■ **Exercise description**
Reproduce every line of the material below, unchanged and in the same order.
─── Given information
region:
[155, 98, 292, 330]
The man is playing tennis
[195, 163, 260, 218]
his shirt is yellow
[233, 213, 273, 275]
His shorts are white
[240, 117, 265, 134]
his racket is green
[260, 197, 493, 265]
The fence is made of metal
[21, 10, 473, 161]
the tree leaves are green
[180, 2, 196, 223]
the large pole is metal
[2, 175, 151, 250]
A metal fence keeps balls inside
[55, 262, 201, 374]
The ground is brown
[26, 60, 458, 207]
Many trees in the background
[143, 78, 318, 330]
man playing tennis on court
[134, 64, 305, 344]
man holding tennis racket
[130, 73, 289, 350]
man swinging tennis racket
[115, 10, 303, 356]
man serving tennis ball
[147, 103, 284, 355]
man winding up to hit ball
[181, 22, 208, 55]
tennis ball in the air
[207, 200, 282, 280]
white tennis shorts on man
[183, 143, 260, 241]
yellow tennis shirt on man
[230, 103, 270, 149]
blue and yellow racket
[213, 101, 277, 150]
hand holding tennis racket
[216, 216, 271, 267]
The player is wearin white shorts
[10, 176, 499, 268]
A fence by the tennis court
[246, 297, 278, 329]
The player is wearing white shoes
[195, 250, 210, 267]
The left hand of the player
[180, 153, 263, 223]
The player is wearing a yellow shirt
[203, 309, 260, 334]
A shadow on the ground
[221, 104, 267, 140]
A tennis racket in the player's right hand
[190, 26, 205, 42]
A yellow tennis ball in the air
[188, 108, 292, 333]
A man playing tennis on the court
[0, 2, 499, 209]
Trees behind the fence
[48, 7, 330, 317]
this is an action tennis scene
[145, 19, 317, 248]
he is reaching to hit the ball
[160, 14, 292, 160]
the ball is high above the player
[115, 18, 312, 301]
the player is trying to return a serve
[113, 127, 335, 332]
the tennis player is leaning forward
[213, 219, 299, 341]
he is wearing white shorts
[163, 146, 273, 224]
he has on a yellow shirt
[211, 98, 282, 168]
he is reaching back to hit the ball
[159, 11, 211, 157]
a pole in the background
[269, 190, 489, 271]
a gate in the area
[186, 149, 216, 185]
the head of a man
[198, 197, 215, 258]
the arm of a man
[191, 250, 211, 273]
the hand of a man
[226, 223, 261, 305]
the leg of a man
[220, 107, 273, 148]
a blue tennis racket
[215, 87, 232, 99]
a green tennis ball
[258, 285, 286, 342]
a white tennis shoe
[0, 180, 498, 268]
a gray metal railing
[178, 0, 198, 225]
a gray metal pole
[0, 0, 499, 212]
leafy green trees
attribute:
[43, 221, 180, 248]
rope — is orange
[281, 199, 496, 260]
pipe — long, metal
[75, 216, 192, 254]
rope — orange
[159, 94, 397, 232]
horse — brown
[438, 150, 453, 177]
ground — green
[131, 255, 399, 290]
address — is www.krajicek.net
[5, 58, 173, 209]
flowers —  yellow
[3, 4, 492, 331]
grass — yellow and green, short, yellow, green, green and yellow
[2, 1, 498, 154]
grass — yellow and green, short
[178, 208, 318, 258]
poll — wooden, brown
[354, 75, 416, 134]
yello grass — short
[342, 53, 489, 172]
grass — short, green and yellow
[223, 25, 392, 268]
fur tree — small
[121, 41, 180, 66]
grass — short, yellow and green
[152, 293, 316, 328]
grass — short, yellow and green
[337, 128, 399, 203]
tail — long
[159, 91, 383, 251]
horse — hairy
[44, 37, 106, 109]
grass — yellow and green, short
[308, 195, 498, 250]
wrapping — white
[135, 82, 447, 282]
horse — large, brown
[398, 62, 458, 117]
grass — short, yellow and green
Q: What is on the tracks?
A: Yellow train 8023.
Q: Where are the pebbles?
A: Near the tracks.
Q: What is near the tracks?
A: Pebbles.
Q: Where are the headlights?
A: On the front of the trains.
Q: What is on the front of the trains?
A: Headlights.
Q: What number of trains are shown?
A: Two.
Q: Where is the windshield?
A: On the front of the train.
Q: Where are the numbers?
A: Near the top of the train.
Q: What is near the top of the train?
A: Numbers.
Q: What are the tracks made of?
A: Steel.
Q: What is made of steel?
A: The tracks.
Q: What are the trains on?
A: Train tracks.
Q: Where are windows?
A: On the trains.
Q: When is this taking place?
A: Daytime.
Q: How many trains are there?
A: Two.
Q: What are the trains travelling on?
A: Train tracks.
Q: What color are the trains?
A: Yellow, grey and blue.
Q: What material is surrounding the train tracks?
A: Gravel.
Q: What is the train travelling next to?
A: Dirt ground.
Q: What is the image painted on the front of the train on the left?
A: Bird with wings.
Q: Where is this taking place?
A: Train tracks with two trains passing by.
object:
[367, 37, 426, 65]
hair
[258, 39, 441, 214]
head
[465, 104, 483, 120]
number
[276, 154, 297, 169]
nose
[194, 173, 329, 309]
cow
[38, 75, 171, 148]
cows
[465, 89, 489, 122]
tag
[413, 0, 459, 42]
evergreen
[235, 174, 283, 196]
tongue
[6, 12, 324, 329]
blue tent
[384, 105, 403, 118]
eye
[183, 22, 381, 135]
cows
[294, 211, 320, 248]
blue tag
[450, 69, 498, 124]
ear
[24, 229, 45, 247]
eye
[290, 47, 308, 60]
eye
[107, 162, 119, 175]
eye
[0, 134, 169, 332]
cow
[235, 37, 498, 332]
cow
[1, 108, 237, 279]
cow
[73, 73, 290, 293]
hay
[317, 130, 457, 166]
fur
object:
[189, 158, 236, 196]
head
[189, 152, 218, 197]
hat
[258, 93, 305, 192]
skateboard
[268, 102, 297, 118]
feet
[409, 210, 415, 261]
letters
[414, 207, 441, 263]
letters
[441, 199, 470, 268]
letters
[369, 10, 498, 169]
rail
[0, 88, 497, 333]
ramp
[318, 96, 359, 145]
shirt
──────
■ **Final answer**
region:
[155, 98, 292, 330]
The man is playing tennis
[195, 163, 260, 218]
his shirt is yellow
[233, 213, 273, 275]
His shorts are white
[240, 117, 265, 134]
his racket is green
[260, 197, 493, 265]
The fence is made of metal
[21, 10, 473, 161]
the tree leaves are green
[180, 2, 196, 223]
the large pole is metal
[2, 175, 151, 250]
A metal fence keeps balls inside
[55, 262, 201, 374]
The ground is brown
[26, 60, 458, 207]
Many trees in the background
[143, 78, 318, 330]
man playing tennis on court
[134, 64, 305, 344]
man holding tennis racket
[130, 73, 289, 350]
man swinging tennis racket
[115, 10, 303, 356]
man serving tennis ball
[147, 103, 284, 355]
man winding up to hit ball
[181, 22, 208, 55]
tennis ball in the air
[207, 200, 282, 280]
white tennis shorts on man
[183, 143, 260, 241]
yellow tennis shirt on man
[230, 103, 270, 149]
blue and yellow racket
[213, 101, 277, 150]
hand holding tennis racket
[216, 216, 271, 267]
The player is wearin white shorts
[10, 176, 499, 268]
A fence by the tennis court
[246, 297, 278, 329]
The player is wearing white shoes
[195, 250, 210, 267]
The left hand of the player
[180, 153, 263, 223]
The player is wearing a yellow shirt
[203, 309, 260, 334]
A shadow on the ground
[221, 104, 267, 140]
A tennis racket in the player's right hand
[190, 26, 205, 42]
A yellow tennis ball in the air
[188, 108, 292, 333]
A man playing tennis on the court
[0, 2, 499, 209]
Trees behind the fence
[48, 7, 330, 317]
this is an action tennis scene
[145, 19, 317, 248]
he is reaching to hit the ball
[160, 14, 292, 160]
the ball is high above the player
[115, 18, 312, 301]
the player is trying to return a serve
[113, 127, 335, 332]
the tennis player is leaning forward
[213, 219, 299, 341]
he is wearing white shorts
[163, 146, 273, 224]
he has on a yellow shirt
[211, 98, 282, 168]
he is reaching back to hit the ball
[159, 11, 211, 157]
a pole in the background
[269, 190, 489, 271]
a gate in the area
[186, 149, 216, 185]
the head of a man
[198, 197, 215, 258]
the arm of a man
[191, 250, 211, 273]
the hand of a man
[226, 223, 261, 305]
the leg of a man
[220, 107, 273, 148]
a blue tennis racket
[215, 87, 232, 99]
a green tennis ball
[258, 285, 286, 342]
a white tennis shoe
[0, 180, 498, 268]
a gray metal railing
[178, 0, 198, 225]
a gray metal pole
[0, 0, 499, 212]
leafy green trees
attribute:
[43, 221, 180, 248]
rope — is orange
[281, 199, 496, 260]
pipe — long, metal
[75, 216, 192, 254]
rope — orange
[159, 94, 397, 232]
horse — brown
[438, 150, 453, 177]
ground — green
[131, 255, 399, 290]
address — is www.krajicek.net
[5, 58, 173, 209]
flowers —  yellow
[3, 4, 492, 331]
grass — yellow and green, short, yellow, green, green and yellow
[2, 1, 498, 154]
grass — yellow and green, short
[178, 208, 318, 258]
poll — wooden, brown
[354, 75, 416, 134]
yello grass — short
[342, 53, 489, 172]
grass — short, green and yellow
[223, 25, 392, 268]
fur tree — small
[121, 41, 180, 66]
grass — short, yellow and green
[152, 293, 316, 328]
grass — short, yellow and green
[337, 128, 399, 203]
tail — long
[159, 91, 383, 251]
horse — hairy
[44, 37, 106, 109]
grass — yellow and green, short
[308, 195, 498, 250]
wrapping — white
[135, 82, 447, 282]
horse — large, brown
[398, 62, 458, 117]
grass — short, yellow and green
Q: What is on the tracks?
A: Yellow train 8023.
Q: Where are the pebbles?
A: Near the tracks.
Q: What is near the tracks?
A: Pebbles.
Q: Where are the headlights?
A: On the front of the trains.
Q: What is on the front of the trains?
A: Headlights.
Q: What number of trains are shown?
A: Two.
Q: Where is the windshield?
A: On the front of the train.
Q: Where are the numbers?
A: Near the top of the train.
Q: What is near the top of the train?
A: Numbers.
Q: What are the tracks made of?
A: Steel.
Q: What is made of steel?
A: The tracks.
Q: What are the trains on?
A: Train tracks.
Q: Where are windows?
A: On the trains.
Q: When is this taking place?
A: Daytime.
Q: How many trains are there?
A: Two.
Q: What are the trains travelling on?
A: Train tracks.
Q: What color are the trains?
A: Yellow, grey and blue.
Q: What material is surrounding the train tracks?
A: Gravel.
Q: What is the train travelling next to?
A: Dirt ground.
Q: What is the image painted on the front of the train on the left?
A: Bird with wings.
Q: Where is this taking place?
A: Train tracks with two trains passing by.
object:
[367, 37, 426, 65]
hair
[258, 39, 441, 214]
head
[465, 104, 483, 120]
number
[276, 154, 297, 169]
nose
[194, 173, 329, 309]
cow
[38, 75, 171, 148]
cows
[465, 89, 489, 122]
tag
[413, 0, 459, 42]
evergreen
[235, 174, 283, 196]
tongue
[6, 12, 324, 329]
blue tent
[384, 105, 403, 118]
eye
[183, 22, 381, 135]
cows
[294, 211, 320, 248]
blue tag
[450, 69, 498, 124]
ear
[24, 229, 45, 247]
eye
[290, 47, 308, 60]
eye
[107, 162, 119, 175]
eye
[0, 134, 169, 332]
cow
[235, 37, 498, 332]
cow
[1, 108, 237, 279]
cow
[73, 73, 290, 293]
hay
[317, 130, 457, 166]
fur
object:
[189, 158, 236, 196]
head
[189, 152, 218, 197]
hat
[258, 93, 305, 192]
skateboard
[268, 102, 297, 118]
feet
[409, 210, 415, 261]
letters
[414, 207, 441, 263]
letters
[441, 199, 470, 268]
letters
[369, 10, 498, 169]
rail
[0, 88, 497, 333]
ramp
[318, 96, 359, 145]
shirt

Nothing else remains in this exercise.